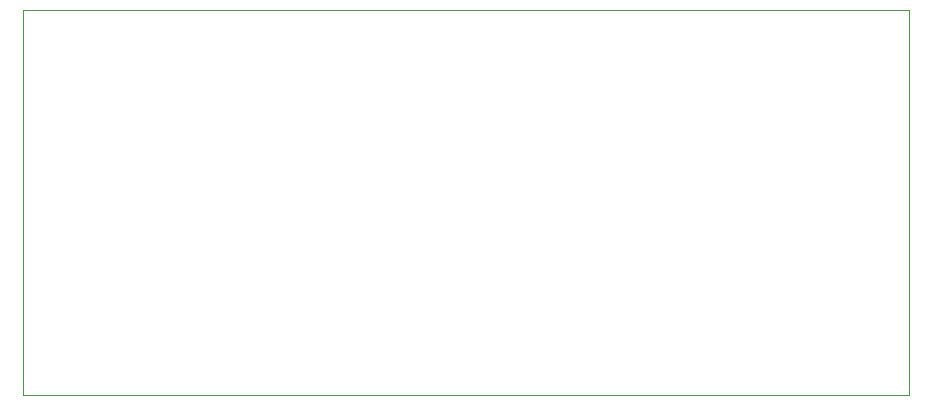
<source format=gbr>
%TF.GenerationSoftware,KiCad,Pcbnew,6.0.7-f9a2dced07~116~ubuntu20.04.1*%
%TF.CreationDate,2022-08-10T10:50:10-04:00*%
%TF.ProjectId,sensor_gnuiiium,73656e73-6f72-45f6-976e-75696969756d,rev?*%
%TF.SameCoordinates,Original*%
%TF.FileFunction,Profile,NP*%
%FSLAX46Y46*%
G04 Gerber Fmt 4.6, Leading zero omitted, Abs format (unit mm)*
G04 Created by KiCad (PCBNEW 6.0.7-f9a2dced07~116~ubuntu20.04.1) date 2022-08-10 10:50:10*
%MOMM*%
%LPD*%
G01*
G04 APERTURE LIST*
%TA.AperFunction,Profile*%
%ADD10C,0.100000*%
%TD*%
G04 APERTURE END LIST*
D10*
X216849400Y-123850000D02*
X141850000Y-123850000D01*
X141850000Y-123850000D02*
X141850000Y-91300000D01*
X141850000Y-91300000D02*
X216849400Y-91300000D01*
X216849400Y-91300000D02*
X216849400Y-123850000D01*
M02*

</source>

> **Exercise goal**: Excluding the images, copy all of the material above verbatim.

> **Response**:
<source format=gbr>
%TF.GenerationSoftware,KiCad,Pcbnew,6.0.7-f9a2dced07~116~ubuntu20.04.1*%
%TF.CreationDate,2022-08-10T10:50:10-04:00*%
%TF.ProjectId,sensor_gnuiiium,73656e73-6f72-45f6-976e-75696969756d,rev?*%
%TF.SameCoordinates,Original*%
%TF.FileFunction,Profile,NP*%
%FSLAX46Y46*%
G04 Gerber Fmt 4.6, Leading zero omitted, Abs format (unit mm)*
G04 Created by KiCad (PCBNEW 6.0.7-f9a2dced07~116~ubuntu20.04.1) date 2022-08-10 10:50:10*
%MOMM*%
%LPD*%
G01*
G04 APERTURE LIST*
%TA.AperFunction,Profile*%
%ADD10C,0.100000*%
%TD*%
G04 APERTURE END LIST*
D10*
X216849400Y-123850000D02*
X141850000Y-123850000D01*
X141850000Y-123850000D02*
X141850000Y-91300000D01*
X141850000Y-91300000D02*
X216849400Y-91300000D01*
X216849400Y-91300000D02*
X216849400Y-123850000D01*
M02*

</source>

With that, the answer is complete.